Rb and retino blastoma

Answer 20

-Children that inherit a faulty copy of Rb are predisposed to retinoblastoma (and other cancers) and usually develop multiple tumors affecting both eyes.
-Non-hereditary retinoblastoma is extremely rare because it requires two successive hits to the Rb gene (ie. the knudson two-hit model), and typically only produces a tumor in one eye.

Question 21

p53 - the guardian of the genome

Answer 21

• p53 is one of the most important tumour suppressor genes in human cancers. It is a DNA-binding transcription factor.
  *Homozygous loss of p53 is found in many carcinomas (eg. 70% of colon cancers, 30–50% of breast cancers, and 50% of lung cancers),
  -leukemias, lymphomas, sarcomas, and neurogenic tumors

Question 22

Fuction of p53

Answer 22

-Cells are subjected to various stresses such as hyperproliferation (e.g. due to excess Myc), DNA damage, telomere shortening, or lack of oxygen (i.e. hypoxia). These increase the levels/activity of p53.
-p53 can then respond by stopping the cells from dividing, causing them to die (undego apoptosis), and have them repair damaged DNA.
p53 is a transcriptional activator.
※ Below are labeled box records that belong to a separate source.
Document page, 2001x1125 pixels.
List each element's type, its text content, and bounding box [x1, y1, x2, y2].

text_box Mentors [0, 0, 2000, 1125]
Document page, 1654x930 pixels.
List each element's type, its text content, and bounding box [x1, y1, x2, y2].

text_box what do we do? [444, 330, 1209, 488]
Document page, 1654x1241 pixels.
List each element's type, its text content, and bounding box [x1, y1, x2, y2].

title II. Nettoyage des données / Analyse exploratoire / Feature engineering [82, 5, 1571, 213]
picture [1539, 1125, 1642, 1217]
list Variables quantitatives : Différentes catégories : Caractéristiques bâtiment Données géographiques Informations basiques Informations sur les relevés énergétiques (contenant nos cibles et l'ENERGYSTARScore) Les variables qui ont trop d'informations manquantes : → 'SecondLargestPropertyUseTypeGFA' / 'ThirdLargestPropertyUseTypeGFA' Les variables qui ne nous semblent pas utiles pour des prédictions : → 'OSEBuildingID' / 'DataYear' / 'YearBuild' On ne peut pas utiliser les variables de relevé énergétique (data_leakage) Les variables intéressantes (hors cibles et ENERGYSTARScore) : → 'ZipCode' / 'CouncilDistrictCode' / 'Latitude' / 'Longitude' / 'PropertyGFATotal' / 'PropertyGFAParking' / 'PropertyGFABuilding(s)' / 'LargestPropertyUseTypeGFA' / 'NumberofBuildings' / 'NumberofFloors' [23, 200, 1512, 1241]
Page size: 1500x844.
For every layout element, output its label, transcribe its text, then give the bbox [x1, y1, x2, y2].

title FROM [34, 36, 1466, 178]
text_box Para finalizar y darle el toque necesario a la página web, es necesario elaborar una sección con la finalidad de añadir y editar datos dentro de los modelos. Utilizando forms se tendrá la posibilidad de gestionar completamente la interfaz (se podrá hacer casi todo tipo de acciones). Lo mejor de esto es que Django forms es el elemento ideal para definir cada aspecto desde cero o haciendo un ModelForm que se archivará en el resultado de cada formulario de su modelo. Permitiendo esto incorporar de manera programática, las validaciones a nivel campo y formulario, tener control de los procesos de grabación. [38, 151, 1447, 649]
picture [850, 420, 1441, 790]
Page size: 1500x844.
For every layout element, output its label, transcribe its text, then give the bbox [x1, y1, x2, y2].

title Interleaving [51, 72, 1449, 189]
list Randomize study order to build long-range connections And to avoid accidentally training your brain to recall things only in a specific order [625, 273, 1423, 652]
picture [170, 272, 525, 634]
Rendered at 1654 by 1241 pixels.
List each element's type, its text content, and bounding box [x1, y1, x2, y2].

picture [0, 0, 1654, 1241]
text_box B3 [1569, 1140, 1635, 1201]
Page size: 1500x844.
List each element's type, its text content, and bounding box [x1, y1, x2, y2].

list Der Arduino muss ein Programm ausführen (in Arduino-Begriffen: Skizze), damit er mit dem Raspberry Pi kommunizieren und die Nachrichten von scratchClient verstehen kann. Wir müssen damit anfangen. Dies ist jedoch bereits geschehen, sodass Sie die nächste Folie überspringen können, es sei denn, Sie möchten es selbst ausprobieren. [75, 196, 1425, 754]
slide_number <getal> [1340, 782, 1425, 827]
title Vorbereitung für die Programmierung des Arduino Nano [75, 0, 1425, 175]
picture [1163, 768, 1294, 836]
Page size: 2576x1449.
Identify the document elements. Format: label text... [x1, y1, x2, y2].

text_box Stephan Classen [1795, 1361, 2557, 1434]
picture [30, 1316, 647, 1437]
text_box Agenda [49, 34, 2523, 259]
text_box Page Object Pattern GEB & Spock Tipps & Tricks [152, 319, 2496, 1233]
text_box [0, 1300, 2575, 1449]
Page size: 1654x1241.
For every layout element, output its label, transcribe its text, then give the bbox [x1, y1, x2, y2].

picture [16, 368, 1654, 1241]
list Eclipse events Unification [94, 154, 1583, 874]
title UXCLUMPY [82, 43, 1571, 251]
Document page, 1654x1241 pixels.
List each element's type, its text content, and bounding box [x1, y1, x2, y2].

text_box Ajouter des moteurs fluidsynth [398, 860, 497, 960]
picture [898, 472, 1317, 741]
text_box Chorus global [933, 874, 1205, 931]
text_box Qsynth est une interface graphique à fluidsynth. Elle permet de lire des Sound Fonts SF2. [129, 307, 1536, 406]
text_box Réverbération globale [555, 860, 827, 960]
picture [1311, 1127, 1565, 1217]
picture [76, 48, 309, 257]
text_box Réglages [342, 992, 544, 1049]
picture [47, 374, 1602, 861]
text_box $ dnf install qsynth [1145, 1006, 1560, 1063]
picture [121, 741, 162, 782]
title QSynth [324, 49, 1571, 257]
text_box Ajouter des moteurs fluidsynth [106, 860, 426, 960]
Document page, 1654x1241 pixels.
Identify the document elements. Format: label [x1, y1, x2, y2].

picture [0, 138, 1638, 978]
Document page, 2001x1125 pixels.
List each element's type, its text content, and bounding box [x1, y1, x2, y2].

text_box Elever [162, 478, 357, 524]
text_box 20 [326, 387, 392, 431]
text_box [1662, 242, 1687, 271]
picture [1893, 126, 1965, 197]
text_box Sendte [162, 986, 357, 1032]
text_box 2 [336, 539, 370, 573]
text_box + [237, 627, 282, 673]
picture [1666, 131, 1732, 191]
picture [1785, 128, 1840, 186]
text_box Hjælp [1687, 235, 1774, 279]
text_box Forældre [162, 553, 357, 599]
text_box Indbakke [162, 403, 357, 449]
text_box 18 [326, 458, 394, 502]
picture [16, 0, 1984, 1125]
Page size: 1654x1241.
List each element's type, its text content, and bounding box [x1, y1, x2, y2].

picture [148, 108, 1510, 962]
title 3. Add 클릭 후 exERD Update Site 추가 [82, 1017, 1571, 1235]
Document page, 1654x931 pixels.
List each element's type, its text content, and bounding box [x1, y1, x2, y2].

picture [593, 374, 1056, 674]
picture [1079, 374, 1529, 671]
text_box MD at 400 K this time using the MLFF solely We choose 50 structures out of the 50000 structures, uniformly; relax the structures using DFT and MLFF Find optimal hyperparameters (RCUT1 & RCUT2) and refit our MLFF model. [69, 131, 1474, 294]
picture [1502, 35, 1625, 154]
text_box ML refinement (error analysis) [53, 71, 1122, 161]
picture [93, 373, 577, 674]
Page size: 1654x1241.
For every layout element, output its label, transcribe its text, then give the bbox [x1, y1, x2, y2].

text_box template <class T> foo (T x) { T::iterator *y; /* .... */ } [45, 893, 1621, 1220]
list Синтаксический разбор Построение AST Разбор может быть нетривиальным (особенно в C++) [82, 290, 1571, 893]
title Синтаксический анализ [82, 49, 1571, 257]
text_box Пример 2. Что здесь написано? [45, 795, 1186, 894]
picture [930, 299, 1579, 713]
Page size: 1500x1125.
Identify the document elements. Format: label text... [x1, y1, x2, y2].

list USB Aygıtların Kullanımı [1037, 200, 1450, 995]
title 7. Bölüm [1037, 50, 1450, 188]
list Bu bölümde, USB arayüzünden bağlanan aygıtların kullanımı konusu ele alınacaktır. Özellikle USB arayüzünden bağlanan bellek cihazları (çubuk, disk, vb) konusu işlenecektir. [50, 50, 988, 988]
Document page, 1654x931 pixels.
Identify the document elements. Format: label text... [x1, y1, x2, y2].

It controls cell-cycle arrest, senescence, apoptosis, DNA repair, and invasion by turning on other genes

Question 23

p53 germline mutations - Li-Fraumeni syndrome (LFS)

Answer 23

-Greater risk of cancer, at a much younger age.
-at risk for many type of cancer

Question 24

Control of p53

Answer 24

-Levels of p53 are normally kept low in cells through the action of a ubiquitin ligase called Mdm2
-DNA damage lead to phosporilisation of p53, mdm2 can no longer bind
-p53 level increase
-Similarly, excessive amounts of Myc leads to increased levels of another protein Arf, which can stop Mdm2 binding to p53.